[Dataset entries]
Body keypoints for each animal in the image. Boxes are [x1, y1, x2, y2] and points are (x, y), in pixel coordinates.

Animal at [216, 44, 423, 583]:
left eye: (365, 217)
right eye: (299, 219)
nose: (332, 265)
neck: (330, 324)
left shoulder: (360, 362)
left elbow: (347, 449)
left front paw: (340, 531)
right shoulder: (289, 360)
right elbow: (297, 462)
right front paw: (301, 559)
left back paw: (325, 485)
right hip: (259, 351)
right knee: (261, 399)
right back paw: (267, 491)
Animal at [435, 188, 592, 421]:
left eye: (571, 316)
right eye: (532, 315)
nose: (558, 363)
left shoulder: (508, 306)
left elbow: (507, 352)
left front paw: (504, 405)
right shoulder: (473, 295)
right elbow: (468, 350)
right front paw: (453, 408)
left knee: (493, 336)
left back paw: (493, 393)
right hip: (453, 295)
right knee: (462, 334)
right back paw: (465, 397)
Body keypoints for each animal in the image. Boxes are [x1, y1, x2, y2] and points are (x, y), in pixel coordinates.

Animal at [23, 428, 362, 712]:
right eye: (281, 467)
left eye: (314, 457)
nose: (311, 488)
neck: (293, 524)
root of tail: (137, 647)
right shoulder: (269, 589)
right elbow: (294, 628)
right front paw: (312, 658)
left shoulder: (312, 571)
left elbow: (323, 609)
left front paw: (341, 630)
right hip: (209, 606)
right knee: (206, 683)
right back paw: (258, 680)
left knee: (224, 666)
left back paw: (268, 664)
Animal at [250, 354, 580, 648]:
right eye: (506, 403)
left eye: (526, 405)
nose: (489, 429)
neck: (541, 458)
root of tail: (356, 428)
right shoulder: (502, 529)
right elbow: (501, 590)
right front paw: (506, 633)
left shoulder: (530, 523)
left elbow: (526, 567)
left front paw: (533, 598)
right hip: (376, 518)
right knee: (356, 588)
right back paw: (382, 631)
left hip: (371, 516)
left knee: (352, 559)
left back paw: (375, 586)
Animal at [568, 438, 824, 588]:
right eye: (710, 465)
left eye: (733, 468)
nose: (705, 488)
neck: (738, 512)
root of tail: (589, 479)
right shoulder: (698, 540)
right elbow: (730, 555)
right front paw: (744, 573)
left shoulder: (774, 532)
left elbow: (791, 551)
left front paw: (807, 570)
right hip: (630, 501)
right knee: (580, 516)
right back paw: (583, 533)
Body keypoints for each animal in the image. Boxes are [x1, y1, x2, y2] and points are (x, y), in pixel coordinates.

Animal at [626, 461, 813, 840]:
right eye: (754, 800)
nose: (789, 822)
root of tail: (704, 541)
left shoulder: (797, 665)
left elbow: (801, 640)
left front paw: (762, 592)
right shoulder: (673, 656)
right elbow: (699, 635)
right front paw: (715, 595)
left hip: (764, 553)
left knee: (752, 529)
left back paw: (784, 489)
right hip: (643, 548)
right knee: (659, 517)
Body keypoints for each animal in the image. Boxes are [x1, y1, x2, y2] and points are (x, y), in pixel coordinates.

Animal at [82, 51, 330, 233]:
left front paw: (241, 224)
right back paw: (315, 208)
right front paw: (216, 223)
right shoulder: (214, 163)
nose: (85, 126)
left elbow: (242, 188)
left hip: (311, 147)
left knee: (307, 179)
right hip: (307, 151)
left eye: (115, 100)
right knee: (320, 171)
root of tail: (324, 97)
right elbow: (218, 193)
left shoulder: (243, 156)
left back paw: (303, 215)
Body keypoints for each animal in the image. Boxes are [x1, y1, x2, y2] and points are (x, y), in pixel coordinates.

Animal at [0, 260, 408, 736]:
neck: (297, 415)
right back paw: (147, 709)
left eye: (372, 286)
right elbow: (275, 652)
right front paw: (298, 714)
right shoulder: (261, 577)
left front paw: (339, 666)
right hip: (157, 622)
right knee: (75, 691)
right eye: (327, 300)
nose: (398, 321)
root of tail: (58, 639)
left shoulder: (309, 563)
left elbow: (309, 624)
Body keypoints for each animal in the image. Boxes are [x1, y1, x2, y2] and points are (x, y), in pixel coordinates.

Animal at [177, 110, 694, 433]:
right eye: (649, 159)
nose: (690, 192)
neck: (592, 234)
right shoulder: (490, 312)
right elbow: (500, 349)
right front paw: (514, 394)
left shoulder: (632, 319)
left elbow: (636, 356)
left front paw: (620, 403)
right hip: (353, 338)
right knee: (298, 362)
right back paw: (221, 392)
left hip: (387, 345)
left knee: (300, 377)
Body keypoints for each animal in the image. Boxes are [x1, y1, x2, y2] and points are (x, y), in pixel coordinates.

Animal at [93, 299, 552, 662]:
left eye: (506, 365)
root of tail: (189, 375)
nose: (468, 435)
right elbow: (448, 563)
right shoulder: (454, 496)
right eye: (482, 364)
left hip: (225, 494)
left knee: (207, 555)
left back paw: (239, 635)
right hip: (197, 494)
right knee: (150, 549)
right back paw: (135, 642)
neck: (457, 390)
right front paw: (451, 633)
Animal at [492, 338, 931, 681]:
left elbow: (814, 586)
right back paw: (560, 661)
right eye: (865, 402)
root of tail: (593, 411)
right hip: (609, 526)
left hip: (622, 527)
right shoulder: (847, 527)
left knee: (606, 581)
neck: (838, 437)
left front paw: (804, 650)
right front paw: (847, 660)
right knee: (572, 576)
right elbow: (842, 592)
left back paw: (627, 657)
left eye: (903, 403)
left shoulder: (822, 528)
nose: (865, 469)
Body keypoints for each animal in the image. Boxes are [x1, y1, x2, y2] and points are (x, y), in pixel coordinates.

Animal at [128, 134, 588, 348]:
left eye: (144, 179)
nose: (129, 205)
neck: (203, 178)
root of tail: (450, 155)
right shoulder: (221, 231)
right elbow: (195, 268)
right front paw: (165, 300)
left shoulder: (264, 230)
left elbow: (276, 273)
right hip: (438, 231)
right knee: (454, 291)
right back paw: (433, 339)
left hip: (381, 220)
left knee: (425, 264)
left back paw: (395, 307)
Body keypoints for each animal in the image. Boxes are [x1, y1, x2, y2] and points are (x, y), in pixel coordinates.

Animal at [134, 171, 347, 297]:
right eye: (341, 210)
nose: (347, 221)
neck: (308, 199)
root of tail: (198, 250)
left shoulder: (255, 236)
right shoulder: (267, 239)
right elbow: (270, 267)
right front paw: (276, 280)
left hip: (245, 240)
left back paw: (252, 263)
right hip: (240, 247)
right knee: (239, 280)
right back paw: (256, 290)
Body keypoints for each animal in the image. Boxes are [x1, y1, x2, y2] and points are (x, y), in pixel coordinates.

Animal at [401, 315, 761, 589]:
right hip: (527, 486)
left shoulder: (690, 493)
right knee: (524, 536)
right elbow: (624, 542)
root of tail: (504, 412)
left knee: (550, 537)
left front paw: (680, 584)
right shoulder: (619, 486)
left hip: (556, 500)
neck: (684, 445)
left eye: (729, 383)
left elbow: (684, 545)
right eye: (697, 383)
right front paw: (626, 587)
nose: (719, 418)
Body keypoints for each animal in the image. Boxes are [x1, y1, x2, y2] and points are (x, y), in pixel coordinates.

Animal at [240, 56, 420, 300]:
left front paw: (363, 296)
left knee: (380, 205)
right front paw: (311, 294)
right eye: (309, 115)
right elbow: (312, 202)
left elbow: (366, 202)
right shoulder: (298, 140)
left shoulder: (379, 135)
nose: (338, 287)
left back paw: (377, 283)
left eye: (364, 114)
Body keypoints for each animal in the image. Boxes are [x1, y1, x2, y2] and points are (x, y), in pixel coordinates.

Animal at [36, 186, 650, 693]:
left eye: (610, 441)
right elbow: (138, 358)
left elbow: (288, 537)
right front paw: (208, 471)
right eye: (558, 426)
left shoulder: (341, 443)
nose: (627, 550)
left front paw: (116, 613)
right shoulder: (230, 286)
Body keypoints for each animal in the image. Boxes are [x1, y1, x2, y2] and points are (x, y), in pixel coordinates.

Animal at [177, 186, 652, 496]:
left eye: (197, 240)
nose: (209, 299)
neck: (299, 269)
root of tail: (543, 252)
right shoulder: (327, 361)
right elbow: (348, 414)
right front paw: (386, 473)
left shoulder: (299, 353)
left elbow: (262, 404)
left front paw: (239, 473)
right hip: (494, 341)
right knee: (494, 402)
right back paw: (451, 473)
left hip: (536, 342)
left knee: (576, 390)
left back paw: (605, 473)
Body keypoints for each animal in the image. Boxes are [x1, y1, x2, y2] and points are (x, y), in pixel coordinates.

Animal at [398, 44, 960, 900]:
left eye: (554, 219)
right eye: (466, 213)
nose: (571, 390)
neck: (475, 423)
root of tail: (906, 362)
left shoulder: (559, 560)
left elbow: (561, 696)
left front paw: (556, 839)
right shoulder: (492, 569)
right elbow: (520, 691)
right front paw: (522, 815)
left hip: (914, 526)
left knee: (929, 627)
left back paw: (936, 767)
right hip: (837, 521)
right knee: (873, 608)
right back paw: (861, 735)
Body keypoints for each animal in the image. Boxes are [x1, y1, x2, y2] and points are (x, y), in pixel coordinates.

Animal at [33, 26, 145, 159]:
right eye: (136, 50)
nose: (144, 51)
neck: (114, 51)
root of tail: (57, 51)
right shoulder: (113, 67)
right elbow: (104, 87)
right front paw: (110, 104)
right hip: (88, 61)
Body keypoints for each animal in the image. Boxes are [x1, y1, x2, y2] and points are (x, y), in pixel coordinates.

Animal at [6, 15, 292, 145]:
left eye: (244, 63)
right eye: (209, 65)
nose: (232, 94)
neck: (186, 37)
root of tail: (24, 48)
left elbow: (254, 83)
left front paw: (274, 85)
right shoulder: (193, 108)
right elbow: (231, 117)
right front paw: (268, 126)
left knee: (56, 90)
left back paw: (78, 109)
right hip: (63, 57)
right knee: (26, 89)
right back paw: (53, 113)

== What the exercise asks ==
In the records above, the line with "right elbow: (294, 628)" marks the start and the line with "right elbow: (501, 590)" marks the end; copy that stretch exactly, both lines included, and nothing else.

== Result of this task ==
right elbow: (294, 628)
right front paw: (312, 658)
left shoulder: (312, 571)
left elbow: (323, 609)
left front paw: (341, 630)
right hip: (209, 606)
right knee: (206, 683)
right back paw: (258, 680)
left knee: (224, 666)
left back paw: (268, 664)
Animal at [250, 354, 580, 648]:
right eye: (506, 403)
left eye: (526, 405)
nose: (489, 429)
neck: (541, 458)
root of tail: (356, 428)
right shoulder: (502, 529)
right elbow: (501, 590)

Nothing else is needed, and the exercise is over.